Calipsalta brunnea

Scientific classification
- Kingdom: Animalia
- Phylum: Arthropoda
- Clade: Pancrustacea
- Class: Insecta
- Order: Hemiptera
- Suborder: Auchenorrhyncha
- Family: Cicadidae
- Genus: Calipsalta
- Species: C. brunnea
- Binomial name: Calipsalta brunnea Moulds & Marshall, 2022

= Calipsalta brunnea =

- Genus: Calipsalta
- Species: brunnea
- Authority: Moulds & Marshall, 2022

Species of cicada

Calipsalta brunnea is a species of cicada, also known as the brown spinifex rattler, in the true cicada family, Cicadettinae subfamily and Cicadettini tribe. It is endemic to Australia.
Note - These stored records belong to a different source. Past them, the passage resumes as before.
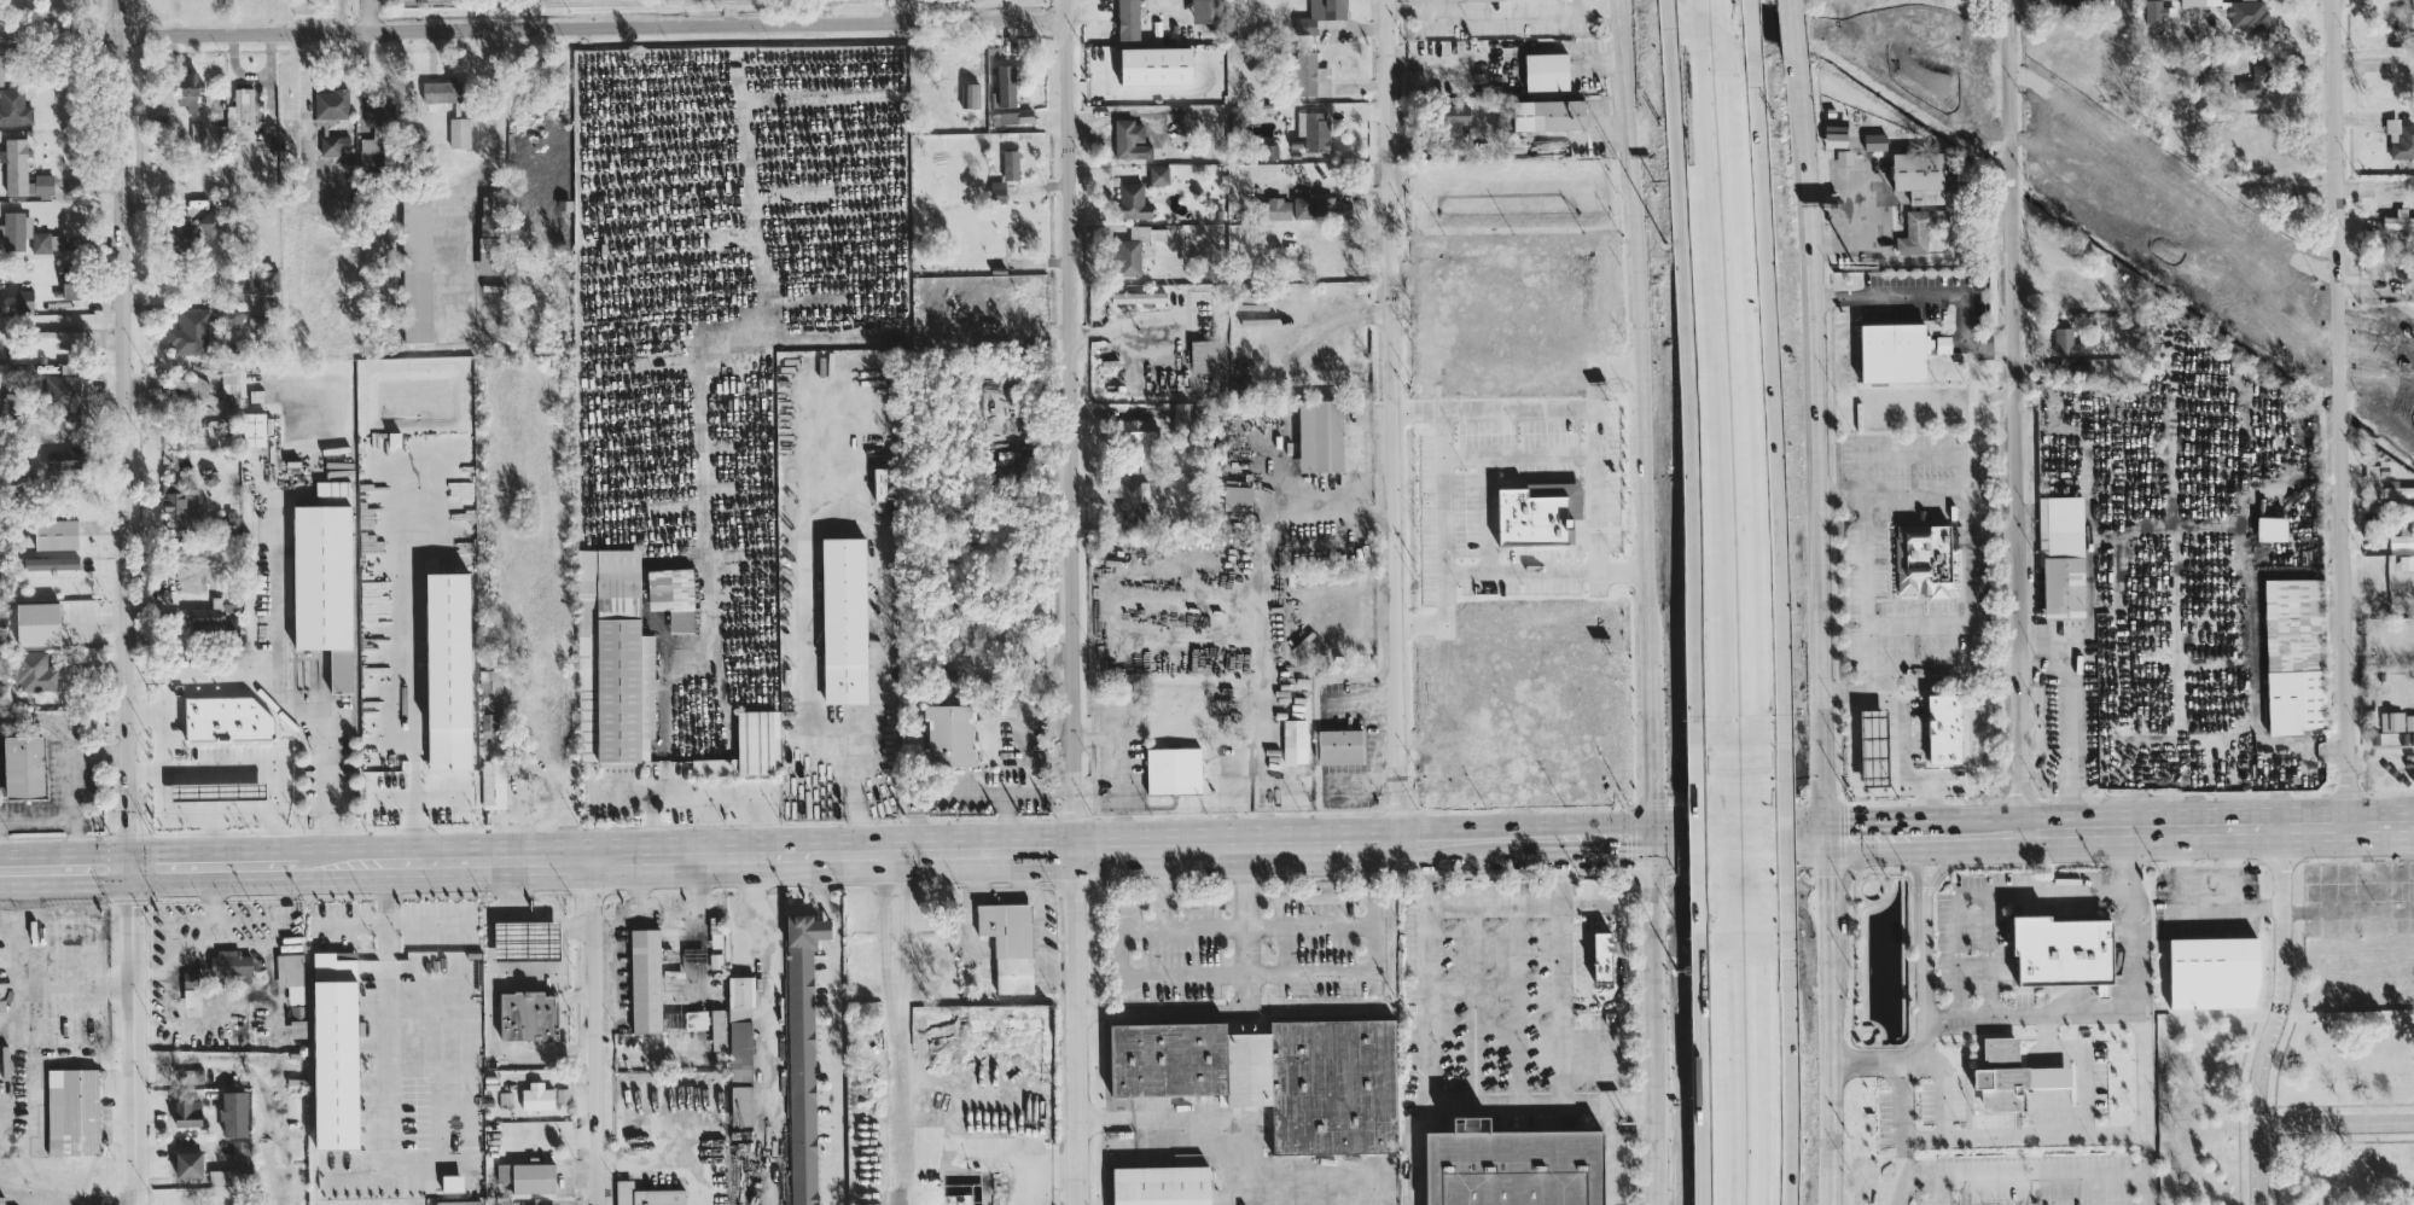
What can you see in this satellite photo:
building: (2200, 1)
road: (1585, 3)
road: (1694, 4)
building: (2413, 4)
road: (1502, 7)
road: (1792, 7)
building: (1204, 10)
building: (2155, 10)
road: (1721, 13)
building: (1320, 14)
building: (2248, 14)
building: (2399, 14)
road: (369, 15)
building: (1905, 18)
building: (1128, 19)
road: (537, 27)
road: (1795, 38)
building: (1156, 64)
building: (1547, 70)
building: (1, 73)
building: (1310, 74)
building: (2256, 83)
building: (1004, 86)
river: (1876, 87)
building: (189, 89)
building: (441, 90)
building: (970, 93)
building: (331, 103)
building: (14, 107)
building: (373, 113)
building: (1456, 113)
building: (1549, 113)
building: (241, 115)
building: (1008, 117)
building: (1314, 129)
building: (459, 131)
building: (2400, 137)
building: (1135, 138)
building: (1837, 138)
building: (1876, 140)
building: (333, 144)
building: (1270, 150)
building: (370, 153)
building: (1010, 163)
building: (15, 164)
building: (1159, 174)
building: (1920, 175)
building: (41, 184)
river: (2016, 185)
road: (1340, 189)
building: (997, 190)
building: (2182, 193)
building: (1133, 201)
building: (2249, 202)
building: (1318, 206)
building: (1274, 208)
building: (2399, 219)
building: (213, 223)
building: (181, 227)
building: (1919, 229)
building: (27, 233)
building: (489, 238)
building: (1136, 246)
building: (2280, 259)
building: (417, 268)
road: (187, 276)
road: (1460, 277)
building: (263, 280)
building: (71, 284)
road: (1633, 287)
building: (2259, 294)
building: (1138, 296)
road: (1933, 296)
river: (2179, 298)
building: (23, 300)
building: (2282, 302)
road: (805, 329)
building: (1153, 329)
road: (1335, 330)
building: (190, 332)
building: (59, 337)
building: (2066, 341)
building: (1943, 343)
building: (2397, 348)
building: (1894, 351)
building: (1206, 355)
building: (23, 376)
building: (230, 378)
road: (1711, 386)
building: (65, 387)
building: (195, 388)
building: (2409, 392)
road: (1742, 395)
river: (2337, 408)
road: (2339, 410)
road: (1563, 413)
road: (2013, 413)
building: (1181, 414)
road: (1394, 419)
building: (253, 428)
building: (1139, 432)
building: (1320, 434)
river: (2381, 439)
road: (1813, 446)
building: (64, 458)
road: (705, 459)
road: (1862, 459)
road: (1524, 462)
building: (2377, 470)
building: (2397, 490)
road: (1273, 491)
road: (1600, 493)
building: (1129, 494)
building: (1238, 494)
road: (1916, 496)
building: (180, 501)
road: (1076, 506)
road: (846, 509)
road: (1489, 519)
building: (232, 521)
road: (1449, 521)
building: (2272, 527)
building: (56, 534)
building: (2402, 538)
building: (2063, 556)
building: (1925, 558)
building: (2407, 561)
building: (51, 562)
road: (1265, 568)
road: (1549, 575)
building: (325, 578)
road: (271, 595)
building: (673, 596)
road: (126, 602)
building: (211, 614)
road: (1650, 618)
building: (844, 619)
road: (1964, 623)
building: (232, 626)
road: (1971, 644)
building: (2295, 654)
building: (620, 661)
road: (1941, 666)
building: (35, 671)
road: (394, 671)
road: (1543, 677)
building: (490, 683)
road: (1852, 689)
road: (288, 701)
road: (2070, 707)
building: (227, 719)
building: (490, 719)
building: (2393, 720)
road: (167, 728)
building: (1945, 729)
road: (1853, 733)
building: (950, 735)
building: (1295, 741)
building: (1340, 745)
building: (748, 746)
building: (1876, 746)
gas station: (1876, 746)
road: (1650, 748)
road: (1901, 761)
building: (24, 766)
building: (1174, 769)
road: (245, 776)
building: (493, 783)
road: (1018, 789)
road: (1730, 789)
road: (857, 797)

It was described in 2022 by Australian entomologists Maxwell Sydney Moulds and David C. Marshall.

==Etymology==
The species epithet brunnea is derived from Latin brunneus ('dusky' or 'tawny'), with reference to the cicadas' colouration.

==Description==
The length of the forewing is 21–28 mm.

==Distribution and habitat==
The species' range covers much of arid central Australia, including the Great Sandy Desert in north-west Western Australia, through the southern Northern Territory and far north South Australia, through to the eastern margins of the Simpson Desert in western Queensland. The associated habitat is low, open, shrubland with spinifex and other grasses.

==Behaviour==
Adults may be heard from November to February, uttering fast, rattling calls during the day and especially at dusk.